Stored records

►

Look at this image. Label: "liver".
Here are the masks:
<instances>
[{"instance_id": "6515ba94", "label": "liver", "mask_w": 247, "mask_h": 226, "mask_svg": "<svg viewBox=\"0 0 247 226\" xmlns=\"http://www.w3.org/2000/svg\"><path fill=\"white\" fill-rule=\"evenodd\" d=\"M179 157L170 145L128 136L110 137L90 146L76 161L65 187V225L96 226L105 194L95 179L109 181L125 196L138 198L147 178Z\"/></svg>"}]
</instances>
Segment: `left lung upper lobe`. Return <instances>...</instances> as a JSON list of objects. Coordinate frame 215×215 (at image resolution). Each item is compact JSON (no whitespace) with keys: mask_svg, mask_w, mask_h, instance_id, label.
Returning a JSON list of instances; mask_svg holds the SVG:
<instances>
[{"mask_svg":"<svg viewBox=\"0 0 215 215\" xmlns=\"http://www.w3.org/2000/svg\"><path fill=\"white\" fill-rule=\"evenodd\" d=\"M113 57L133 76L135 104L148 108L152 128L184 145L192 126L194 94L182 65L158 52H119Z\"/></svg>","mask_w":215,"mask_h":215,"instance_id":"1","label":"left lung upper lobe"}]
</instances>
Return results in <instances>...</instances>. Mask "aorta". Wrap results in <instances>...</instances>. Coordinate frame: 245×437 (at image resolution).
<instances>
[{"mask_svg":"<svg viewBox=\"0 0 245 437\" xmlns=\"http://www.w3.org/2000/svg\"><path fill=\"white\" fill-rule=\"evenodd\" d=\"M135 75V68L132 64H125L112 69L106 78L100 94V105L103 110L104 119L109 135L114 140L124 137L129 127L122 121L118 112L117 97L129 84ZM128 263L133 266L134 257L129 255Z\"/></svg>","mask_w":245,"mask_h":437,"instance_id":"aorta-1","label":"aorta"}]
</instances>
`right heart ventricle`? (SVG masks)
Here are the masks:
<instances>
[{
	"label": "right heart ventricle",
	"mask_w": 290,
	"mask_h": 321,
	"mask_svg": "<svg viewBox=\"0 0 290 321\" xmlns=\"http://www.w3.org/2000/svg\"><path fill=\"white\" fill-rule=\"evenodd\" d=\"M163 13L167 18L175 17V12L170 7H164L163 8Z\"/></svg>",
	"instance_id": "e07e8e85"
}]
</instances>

◄

» Given task: Render every line of the listing above as a Markdown table with the columns "Row" and "Line", leaving out blank lines.

» Finished answer:
| Row | Line |
|---|---|
| 1 | Look at this image. Label: "liver". |
| 2 | Here are the masks: |
| 3 | <instances> |
| 4 | [{"instance_id": "6515ba94", "label": "liver", "mask_w": 247, "mask_h": 226, "mask_svg": "<svg viewBox=\"0 0 247 226\" xmlns=\"http://www.w3.org/2000/svg\"><path fill=\"white\" fill-rule=\"evenodd\" d=\"M179 157L170 145L128 136L110 137L90 146L76 161L65 187V225L96 226L105 194L95 179L109 181L125 196L138 198L147 178Z\"/></svg>"}] |
| 5 | </instances> |
| 6 | Segment: `left lung upper lobe`. Return <instances>...</instances> as a JSON list of objects. Coordinate frame 215×215 (at image resolution). Each item is compact JSON (no whitespace) with keys: mask_svg, mask_w, mask_h, instance_id, label. |
| 7 | Returning a JSON list of instances; mask_svg holds the SVG: |
| 8 | <instances> |
| 9 | [{"mask_svg":"<svg viewBox=\"0 0 215 215\" xmlns=\"http://www.w3.org/2000/svg\"><path fill=\"white\" fill-rule=\"evenodd\" d=\"M113 57L133 76L135 104L148 108L152 128L184 145L192 126L194 94L182 65L158 52H119Z\"/></svg>","mask_w":215,"mask_h":215,"instance_id":"1","label":"left lung upper lobe"}] |
| 10 | </instances> |
| 11 | Return results in <instances>...</instances>. Mask "aorta". Wrap results in <instances>...</instances>. Coordinate frame: 245×437 (at image resolution). |
| 12 | <instances> |
| 13 | [{"mask_svg":"<svg viewBox=\"0 0 245 437\" xmlns=\"http://www.w3.org/2000/svg\"><path fill=\"white\" fill-rule=\"evenodd\" d=\"M135 75V68L132 64H125L112 69L106 78L100 94V105L103 110L104 119L109 135L114 140L124 137L129 127L122 121L118 112L117 97L129 84ZM128 263L133 266L134 257L129 255Z\"/></svg>","mask_w":245,"mask_h":437,"instance_id":"aorta-1","label":"aorta"}] |
| 14 | </instances> |
| 15 | `right heart ventricle`? (SVG masks) |
| 16 | Here are the masks: |
| 17 | <instances> |
| 18 | [{ |
| 19 | 	"label": "right heart ventricle", |
| 20 | 	"mask_w": 290, |
| 21 | 	"mask_h": 321, |
| 22 | 	"mask_svg": "<svg viewBox=\"0 0 290 321\" xmlns=\"http://www.w3.org/2000/svg\"><path fill=\"white\" fill-rule=\"evenodd\" d=\"M163 13L167 18L175 17V12L170 7H164L163 8Z\"/></svg>", |
| 23 | 	"instance_id": "e07e8e85" |
| 24 | }] |
| 25 | </instances> |